Impressões do vampiro

“O mundo é um inferno, povoado por espíritos atormentados e demônios”
Arthur Schopenhauer

Um pico na veia, um tapa no rosto, um soco no estômago. Um grande deserto, estéril e fumegante, vasto e terrível, povoado por seres atormentados, alguns, outros sórdidos e cruéis, seres sem escrúpulos, escravizados por suas próprias obsessões. Uma terra arrasada, terra de ninguém, onde os fracos servem como presa e a inocência é devorada. Um lugar onde a mentira toma ares de verdade e a injustiça recebe o nome de justiça. Siga o conselho de Dante. Deixe para trás toda a esperança e seja bem-vindo... ao inferno? Não! Mil vezes não! Bem-vindo ao mundo de Dalton Trevisan.


Nelsinho é um escravo de seus instintos. Ele é um vampiro. Não chupa sangue, mas devora almas. Sua conduta é perfeitamente aceitável, afinal, os outros tentam fazer o mesmo com ele. A mentira é parte importante de sua vida e serva de suas obsessões. Por seu caráter é recompensado, embora não esteja livre da dor. O sofrimento vem não só da escravidão, da ânsia pela próxima vítima, mas também do fato de ele próprio ser vítima de suas presas. “Sou inocente, meu pai”, reclama Nelsinho na última linha do último conto. De fato, ele é. Age apenas de acordo com sua natureza e de acordo com o que o mundo exige dele. É trágico e cômico (uma comédia sinistra). Mas nada o redime, pois não há lugar para misericórdia ou esperança. Resta ao vampiro cumprir o seu papel até o fim.

Um personagem sem nome ouve vozes que o impelem a matar seu vizinho e a família dele, acaba sucumbindo a essas vontades e mata a todos (vizinho, mulher e duas crianças), sem qualquer piedade ou remorso. Um outro, também sem remorso algum, expulsa de casa o seu gato já velho, que ama o dono, mas perdeu o amor da família. Um terceiro anônimo escreve uma carta desesperada para a namorada, que não o quer mais, onde se misturam a ternura e um ódio cada vez mais intenso nascido do amor-próprio ferido, da rejeição. Enquanto isso, um pastor evangélico explora a fé sincera dos ignorantes, incentivando-os a pagar seus dízimos, prometendo, em troca, todos os milagres.
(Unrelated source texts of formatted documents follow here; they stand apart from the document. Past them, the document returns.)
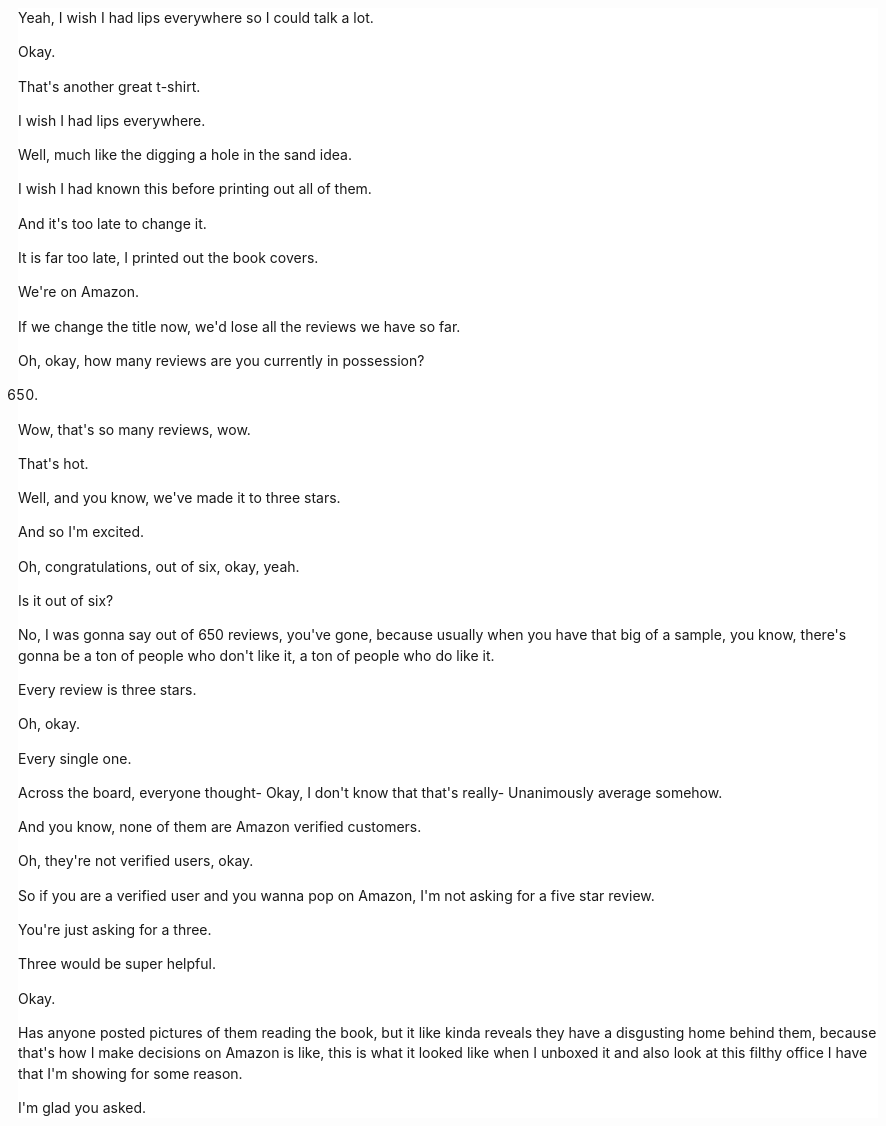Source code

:Yeah, I wish I had lips everywhere so I could talk a lot.

Okay.

That's another great t-shirt.

I wish I had lips everywhere.

Well, much like the digging a hole in the sand idea.

I wish I had known this before printing out all of them.

And it's too late to change it.

It is far too late, I printed out the book covers.

We're on Amazon.

If we change the title now, we'd lose all the reviews we have so far.

Oh, okay, how many reviews are you currently in possession?

650.

Wow, that's so many reviews, wow.

That's hot.

Well, and you know, we've made it to three stars.

And so I'm excited.

Oh, congratulations, out of six, okay, yeah.

Is it out of six?

No, I was gonna say out of 650 reviews, you've gone, because usually when you have that big of a sample, you know, there's gonna be a ton of people who don't like it, a ton of people who do like it.

Every review is three stars.

Oh, okay.

Every single one.

Across the board, everyone thought- Okay, I don't know that that's really- Unanimously average somehow.

And you know, none of them are Amazon verified customers.

Oh, they're not verified users, okay.

So if you are a verified user and you wanna pop on Amazon, I'm not asking for a five star review.

You're just asking for a three.

Three would be super helpful.

Okay.

Has anyone posted pictures of them reading the book, but it like kinda reveals they have a disgusting home behind them, because that's how I make decisions on Amazon is like, this is what it looked like when I unboxed it and also look at this filthy office I have that I'm showing for some reason.

I'm glad you asked.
Um certo João definha em sua cadeira (o braço imobilizado em virtude de um derrame), enquanto é assaltado pela forte repulsa que sente por sua mulher. Outro João torna-se viúvo, dá os sete filhos, casa-se de novo, espanca a nova mulher como fazia com a antiga, embebeda-se e faz mais filhos. Onde está Deus em tudo isso? Dalton nos responde: ele é quem chancela as crueldades e as desgraças, quem permite, insensível, todo o sofrimento. “Deus, ó grande deflorador das criancinhas”, conclui o autor.

O desconforto criado por esse mundo é por demais evidente. A pergunta que se impõe é igualmente desconfortável: é esse mesmo o nosso mundo? Alguns diriam que não, que no máximo trata-se de uma parcela pequena e depravada da realidade. A esses otimistas talvez Dalton respondesse que se iludem, pois vêem o mundo através do véu da hipocrisia. É contra esse conveniente véu, mais do que contra o mal que ele oculta, que o autor se insurge. Como Nelson Rodrigues, ele despe a realidade desse traje asqueroso de mentiras e mostra a vida como ela é. Como Nelson, Dalton parece ser um moralista. No espírito do texto (embora nunca se encontre nada expressamente dito nesse sentido), é perceptível uma condenação à hipocrisia, um desejo não manifesto de que os personagens sejam verdadeiros para com o mundo e para consigo mesmos. Nesse desejo — oblíquo, rarefeito, mas onipresente — talvez se encontre uma faísca de esperança, sempre pronta a inflamar-se. É o oásis que nasce no deserto.